René Ndemzo’o Obiang, le 4 février 2017. © Gabonreview

 

Un mois après la tenue du Dialogue national pour l’alternance (DNPA) organisé à Libreville par Jean Ping et ses soutiens, aucune avancée réelle n’a été observée, a semblé se moquer René Ndemezo’o Obiang, le 4 février, à l’occasion de la présentation des vœux de nouvel an de son parti, Démocratie nouvelle (DN). Directeur de campagne de l’ancien président de la commission de l’Union africaine lors de la présidentielle d’août 2016, pour lui «depuis le 23 septembre 2016, l’élection présidentielle est bel et bien terminée». Aussi, exhortant implicitement son ancien compagnon à accepter comme lui de prendre part au dialogue politique appelé par Ali Bongo, il a tenu à rappeler aux opposants ayant exprimé leur refus de participer à ces assises qu’«il y a un temps pour tout : Un temps pour la guerre, un temps pour la paix, comme il y a un temps pour les élections et un temps pour les négociations». D’autant que les initiatives solitaires, selon lui, n’aboutissent à rien de véritablement bénéfique pour le pays.

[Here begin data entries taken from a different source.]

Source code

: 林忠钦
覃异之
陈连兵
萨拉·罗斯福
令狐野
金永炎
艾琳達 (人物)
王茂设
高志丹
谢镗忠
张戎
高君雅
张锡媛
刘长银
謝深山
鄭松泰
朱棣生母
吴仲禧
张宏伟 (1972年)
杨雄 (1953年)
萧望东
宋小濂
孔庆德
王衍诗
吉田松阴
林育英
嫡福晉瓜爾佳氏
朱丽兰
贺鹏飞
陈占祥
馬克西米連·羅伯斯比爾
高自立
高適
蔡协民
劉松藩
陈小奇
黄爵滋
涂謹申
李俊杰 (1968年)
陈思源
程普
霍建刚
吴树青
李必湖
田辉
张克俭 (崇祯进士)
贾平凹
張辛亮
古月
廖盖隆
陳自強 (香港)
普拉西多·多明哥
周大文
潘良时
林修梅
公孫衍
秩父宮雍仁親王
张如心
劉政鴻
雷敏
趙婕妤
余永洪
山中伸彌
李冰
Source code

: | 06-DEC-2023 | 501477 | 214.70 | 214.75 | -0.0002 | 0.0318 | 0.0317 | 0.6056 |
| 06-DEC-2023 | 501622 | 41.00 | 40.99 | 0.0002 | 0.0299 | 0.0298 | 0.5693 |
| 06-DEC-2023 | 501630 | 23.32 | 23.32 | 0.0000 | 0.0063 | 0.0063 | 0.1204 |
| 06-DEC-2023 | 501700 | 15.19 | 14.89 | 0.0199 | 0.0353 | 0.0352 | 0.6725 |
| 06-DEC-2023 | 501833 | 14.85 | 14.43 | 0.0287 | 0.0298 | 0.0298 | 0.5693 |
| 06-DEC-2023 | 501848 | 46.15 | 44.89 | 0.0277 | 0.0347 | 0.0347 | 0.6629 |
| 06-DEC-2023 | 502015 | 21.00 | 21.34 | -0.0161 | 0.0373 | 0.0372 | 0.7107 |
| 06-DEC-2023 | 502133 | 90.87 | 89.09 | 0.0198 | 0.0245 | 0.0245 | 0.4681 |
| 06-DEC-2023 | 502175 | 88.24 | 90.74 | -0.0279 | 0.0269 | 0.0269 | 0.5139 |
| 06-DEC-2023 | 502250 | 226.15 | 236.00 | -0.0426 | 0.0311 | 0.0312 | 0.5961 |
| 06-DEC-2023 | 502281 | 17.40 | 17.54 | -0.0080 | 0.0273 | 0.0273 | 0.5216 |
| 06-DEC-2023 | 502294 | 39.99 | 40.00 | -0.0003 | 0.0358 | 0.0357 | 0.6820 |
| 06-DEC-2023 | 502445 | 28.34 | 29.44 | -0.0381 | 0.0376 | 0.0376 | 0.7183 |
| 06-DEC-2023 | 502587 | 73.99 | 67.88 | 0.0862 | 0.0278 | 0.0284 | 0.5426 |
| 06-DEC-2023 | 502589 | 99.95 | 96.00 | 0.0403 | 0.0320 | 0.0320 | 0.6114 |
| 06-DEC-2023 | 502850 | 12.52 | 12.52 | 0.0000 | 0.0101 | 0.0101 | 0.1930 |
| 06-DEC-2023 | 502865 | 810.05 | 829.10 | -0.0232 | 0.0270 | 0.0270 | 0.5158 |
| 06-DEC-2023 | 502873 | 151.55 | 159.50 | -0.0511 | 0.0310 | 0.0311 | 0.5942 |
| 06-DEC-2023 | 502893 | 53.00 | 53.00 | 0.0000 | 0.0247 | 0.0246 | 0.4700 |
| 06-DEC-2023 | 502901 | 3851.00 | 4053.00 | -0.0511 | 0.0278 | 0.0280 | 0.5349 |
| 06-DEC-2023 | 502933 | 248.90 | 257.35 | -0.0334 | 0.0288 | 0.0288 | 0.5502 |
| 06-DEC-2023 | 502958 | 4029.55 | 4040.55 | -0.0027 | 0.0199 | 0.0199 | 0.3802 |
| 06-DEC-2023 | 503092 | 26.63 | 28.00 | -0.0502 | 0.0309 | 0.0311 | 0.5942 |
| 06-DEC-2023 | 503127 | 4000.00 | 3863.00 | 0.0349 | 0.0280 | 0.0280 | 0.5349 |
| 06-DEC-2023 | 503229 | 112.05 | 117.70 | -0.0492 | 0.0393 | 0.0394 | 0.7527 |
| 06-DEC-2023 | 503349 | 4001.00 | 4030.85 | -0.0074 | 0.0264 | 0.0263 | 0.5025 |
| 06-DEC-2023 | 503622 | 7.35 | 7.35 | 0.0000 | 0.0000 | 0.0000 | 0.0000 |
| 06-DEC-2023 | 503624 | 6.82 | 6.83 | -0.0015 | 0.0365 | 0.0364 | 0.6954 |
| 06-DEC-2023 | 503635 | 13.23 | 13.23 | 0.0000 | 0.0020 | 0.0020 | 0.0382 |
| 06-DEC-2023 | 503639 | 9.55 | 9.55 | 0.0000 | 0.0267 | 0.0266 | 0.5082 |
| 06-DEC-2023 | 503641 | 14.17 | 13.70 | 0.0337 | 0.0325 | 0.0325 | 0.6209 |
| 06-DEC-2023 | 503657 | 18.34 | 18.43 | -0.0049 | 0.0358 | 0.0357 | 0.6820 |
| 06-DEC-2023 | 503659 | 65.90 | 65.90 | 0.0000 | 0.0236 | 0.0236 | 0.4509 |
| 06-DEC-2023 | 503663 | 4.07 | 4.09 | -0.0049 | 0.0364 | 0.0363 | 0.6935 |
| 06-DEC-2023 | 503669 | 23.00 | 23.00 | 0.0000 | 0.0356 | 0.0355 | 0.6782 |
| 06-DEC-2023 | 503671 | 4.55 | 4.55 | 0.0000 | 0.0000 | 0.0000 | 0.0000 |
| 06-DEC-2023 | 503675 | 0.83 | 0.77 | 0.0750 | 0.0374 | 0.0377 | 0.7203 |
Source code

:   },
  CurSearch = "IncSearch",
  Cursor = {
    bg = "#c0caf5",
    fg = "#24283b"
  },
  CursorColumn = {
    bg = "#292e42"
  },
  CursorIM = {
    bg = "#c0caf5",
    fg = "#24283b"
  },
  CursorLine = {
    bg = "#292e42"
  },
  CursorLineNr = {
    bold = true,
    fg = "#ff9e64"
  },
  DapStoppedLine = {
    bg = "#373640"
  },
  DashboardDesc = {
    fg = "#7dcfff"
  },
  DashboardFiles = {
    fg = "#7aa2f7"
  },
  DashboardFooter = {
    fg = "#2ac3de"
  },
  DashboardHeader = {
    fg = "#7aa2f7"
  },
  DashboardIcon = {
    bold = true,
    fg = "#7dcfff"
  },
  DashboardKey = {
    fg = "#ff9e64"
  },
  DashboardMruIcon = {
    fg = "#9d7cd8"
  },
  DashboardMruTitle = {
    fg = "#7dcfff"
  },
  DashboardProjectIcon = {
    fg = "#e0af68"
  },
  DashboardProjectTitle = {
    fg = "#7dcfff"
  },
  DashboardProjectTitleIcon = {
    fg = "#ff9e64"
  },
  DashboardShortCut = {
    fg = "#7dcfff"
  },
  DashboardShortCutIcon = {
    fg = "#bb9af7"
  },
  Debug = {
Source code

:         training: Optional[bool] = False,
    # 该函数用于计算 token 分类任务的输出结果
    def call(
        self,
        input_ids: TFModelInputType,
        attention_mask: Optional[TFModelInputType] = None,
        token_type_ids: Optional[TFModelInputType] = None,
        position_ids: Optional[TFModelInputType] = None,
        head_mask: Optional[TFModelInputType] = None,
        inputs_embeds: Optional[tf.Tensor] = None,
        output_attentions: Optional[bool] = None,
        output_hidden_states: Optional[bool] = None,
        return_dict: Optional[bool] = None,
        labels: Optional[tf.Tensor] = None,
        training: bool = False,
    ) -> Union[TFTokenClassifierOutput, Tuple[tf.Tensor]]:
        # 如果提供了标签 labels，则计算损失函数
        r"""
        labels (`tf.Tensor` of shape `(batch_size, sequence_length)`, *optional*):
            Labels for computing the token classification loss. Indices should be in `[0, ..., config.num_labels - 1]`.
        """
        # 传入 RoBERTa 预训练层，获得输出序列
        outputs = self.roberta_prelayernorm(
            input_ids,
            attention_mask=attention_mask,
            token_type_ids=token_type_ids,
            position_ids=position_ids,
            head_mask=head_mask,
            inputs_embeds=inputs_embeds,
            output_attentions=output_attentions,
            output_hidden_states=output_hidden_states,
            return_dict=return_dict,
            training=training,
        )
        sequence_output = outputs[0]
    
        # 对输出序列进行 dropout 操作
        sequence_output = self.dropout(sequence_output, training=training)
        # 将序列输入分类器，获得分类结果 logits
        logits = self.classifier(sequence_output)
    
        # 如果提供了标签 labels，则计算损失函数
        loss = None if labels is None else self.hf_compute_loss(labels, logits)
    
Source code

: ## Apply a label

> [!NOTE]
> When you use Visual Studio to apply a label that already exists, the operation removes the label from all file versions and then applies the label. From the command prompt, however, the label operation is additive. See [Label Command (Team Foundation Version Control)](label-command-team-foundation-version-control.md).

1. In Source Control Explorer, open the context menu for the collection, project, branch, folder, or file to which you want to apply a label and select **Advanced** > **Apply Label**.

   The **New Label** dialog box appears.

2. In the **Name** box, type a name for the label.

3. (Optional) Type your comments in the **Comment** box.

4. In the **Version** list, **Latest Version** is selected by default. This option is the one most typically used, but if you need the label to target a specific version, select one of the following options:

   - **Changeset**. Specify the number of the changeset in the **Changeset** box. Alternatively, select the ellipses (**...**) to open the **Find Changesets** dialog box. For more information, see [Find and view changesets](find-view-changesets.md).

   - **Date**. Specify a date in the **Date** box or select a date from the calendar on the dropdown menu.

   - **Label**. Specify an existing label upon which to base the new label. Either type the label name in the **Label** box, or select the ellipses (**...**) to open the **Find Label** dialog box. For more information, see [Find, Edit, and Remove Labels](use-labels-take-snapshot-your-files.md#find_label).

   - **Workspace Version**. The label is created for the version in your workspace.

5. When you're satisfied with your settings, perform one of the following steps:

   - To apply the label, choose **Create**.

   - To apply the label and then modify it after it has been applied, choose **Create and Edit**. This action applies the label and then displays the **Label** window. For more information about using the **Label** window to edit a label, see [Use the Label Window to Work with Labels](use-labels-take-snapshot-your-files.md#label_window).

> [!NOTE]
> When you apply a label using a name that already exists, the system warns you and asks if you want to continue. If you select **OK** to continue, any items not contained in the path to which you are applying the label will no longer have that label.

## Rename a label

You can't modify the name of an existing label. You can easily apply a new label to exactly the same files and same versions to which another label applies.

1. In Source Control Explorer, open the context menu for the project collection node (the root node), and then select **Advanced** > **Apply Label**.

«Le dialogue suppose que, dans un conflit politique, des antagonistes se retrouvent face à face autour d’une même table. Mais si je réunis mes partisans et que je qualifie ça de dialogue, c’est très bien si je veux me donner bonne conscience. Mais pour influer sur la situation politique réelle, ceci n’a absolument aucune incidence», a estimé le président de DN, prenant exemple sur le DNPA de Jean Ping et les siens. René Ndemzo’o Obiang a par ailleurs dit attendre que soit fait «un point sur le niveau d’application des résolutions» issues dudit dialogue. Histoire de voir son organisation a été utile.

S’agissant de la perception faite par certains de sa future participation au dialogue du président de la République, notamment que son parti et lui cherchent à légitimer le pouvoir en place, la réponse de René Ndemzo’oObiang à cette accusation s’est voulue plutôt concise et sèche : «le pouvoir en place n’a pas eu besoin de nous pour s’établir, tout comme il n’a pas besoin de nous pour chercher une quelconque légitimité». Toutefois, allant au dialogue organisé par le même pouvoir, DN a rappelé ses trois principales conditions : la décrispation du climat politique par la libération et l’arrêt des intimidations à l’endroit des activistes et autres opposants au pouvoir, la promesse écrite du gouvernement et des participants au dialogue que les résolutions prises seront applicables dans les faits, et la mise en place avant le début des concertations d’une commission devant réfléchir sur les questions sur lesquelles les échanges porteront et le format de ceux-ci.